Animals. The animal protocols described in this article were reviewed and approved by the Institutional Animal Care and Use Committee at the University of Pittsburgh. Male Wistar rats (350–400 g; 6 mo of age) were used for immunoperoxidase and immunofluorescence staining. Generation of cardiac myocytes was performed on 1- to 2-day-old Sprague-Dawley rats. Male and female C57BL/6 mice (20–30 g; 10–16 wk of age) were used for immunoperoxidase and immunofluorescence staining. Male C57BL/6 wild-type (WT), caveolin-1-null, and caveolin-3-null mice (20–22 g; 8 wk of age) were used for terminal deoxynucleotidyltransferase-mediated dUTP nick end labeling (TUNEL) assays.

Immunoperoxidase staining. Male Wistar rats (n = 5) and male and female C57BL/6 mice (n = 6) were killed, and hearts were routinely processed for embedding in paraffin. Immunohistochemistry was performed by indirect immunoperoxidase techniques using dewaxed 4-µm-thick paraffin sections on silane-coated glass slides.

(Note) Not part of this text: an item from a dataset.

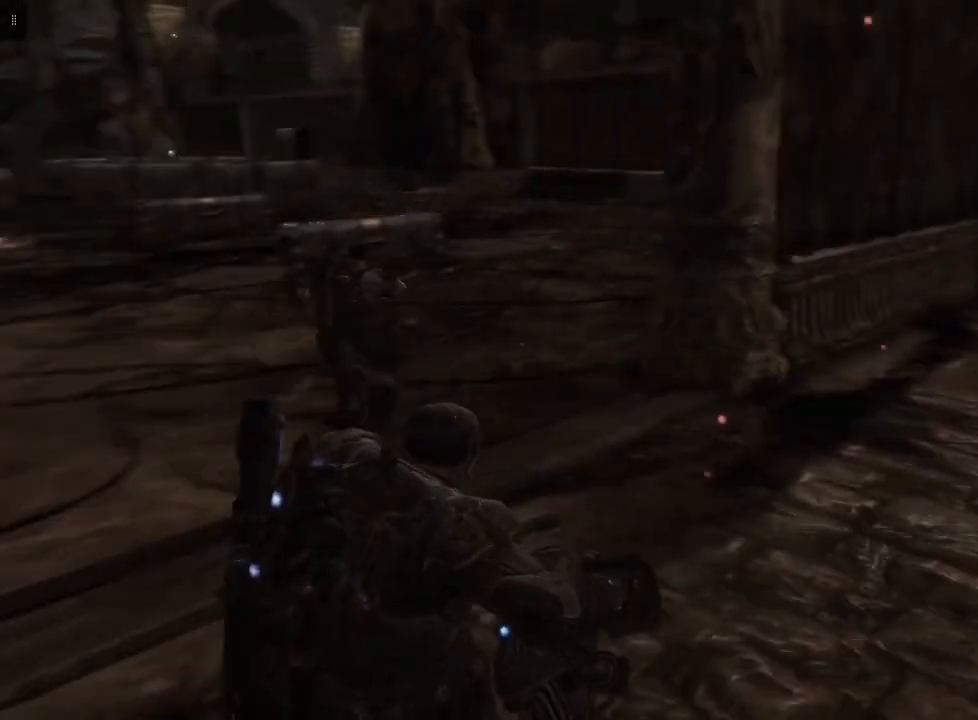
{"buttons": [], "left_stick": "right", "right_stick": "center", "events": [[83, "DPAD_LEFT", "up"], [467, "left_stick", "right"]]}
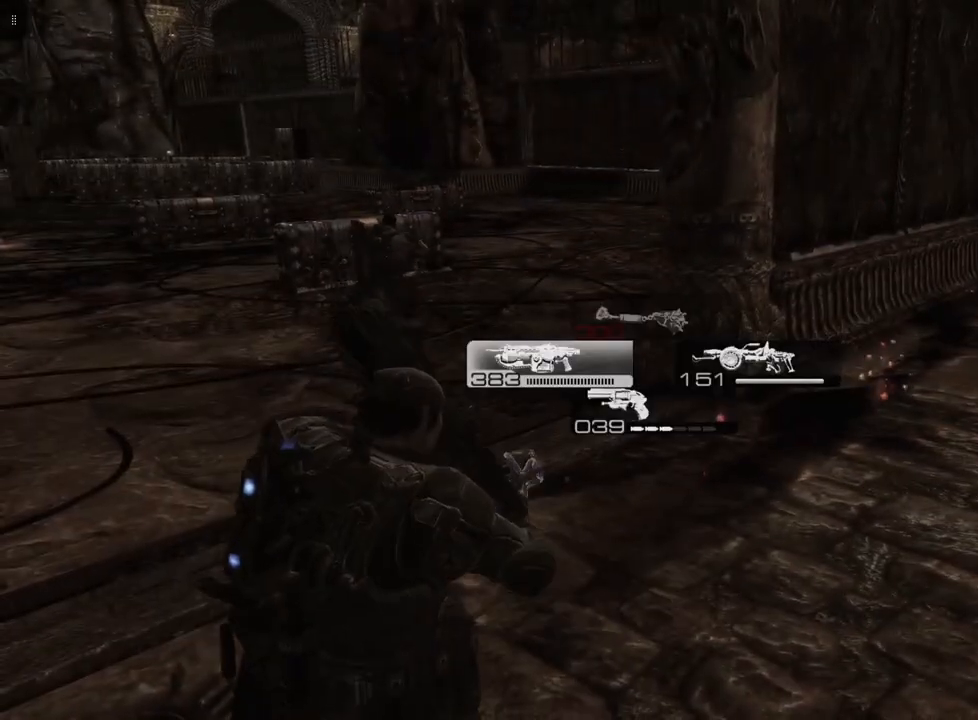
{"buttons": [], "left_stick": "up-right", "right_stick": "right", "events": [[350, "left_stick", "up-right"], [367, "right_stick", "right"]]}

The sections were microwaved in 0.01 mol/l sodium citrate buffer (pH 6.0) twice for 5 min each at 850 W. After being washed with PBS, the sections were treated with 0.3% hydrogen peroxide and dissolved in methanol for 30 min at room temperature (RT). Blocking was performed with 3% normal goat or horse serum for 30 min (RT) before incubation with primary antibodies. Slides were washed three times for 10 min each in PBS, pH 7.4, and detection of signals was performed with the Vectastain ABC Elite Kit (Vector Laboratories, Burlingham, CA) according to the manufacturer's instructions. Peroxidase activity was visualized with 0.05% 3,3'-diaminobenzidine tetrahydrochloride (Vector Laboratories). Controls for immunospecificity were included in all experiments by omission of the primary antibody and its replacement by PBS and matching concentrations of normal rabbit serum (unpublished results).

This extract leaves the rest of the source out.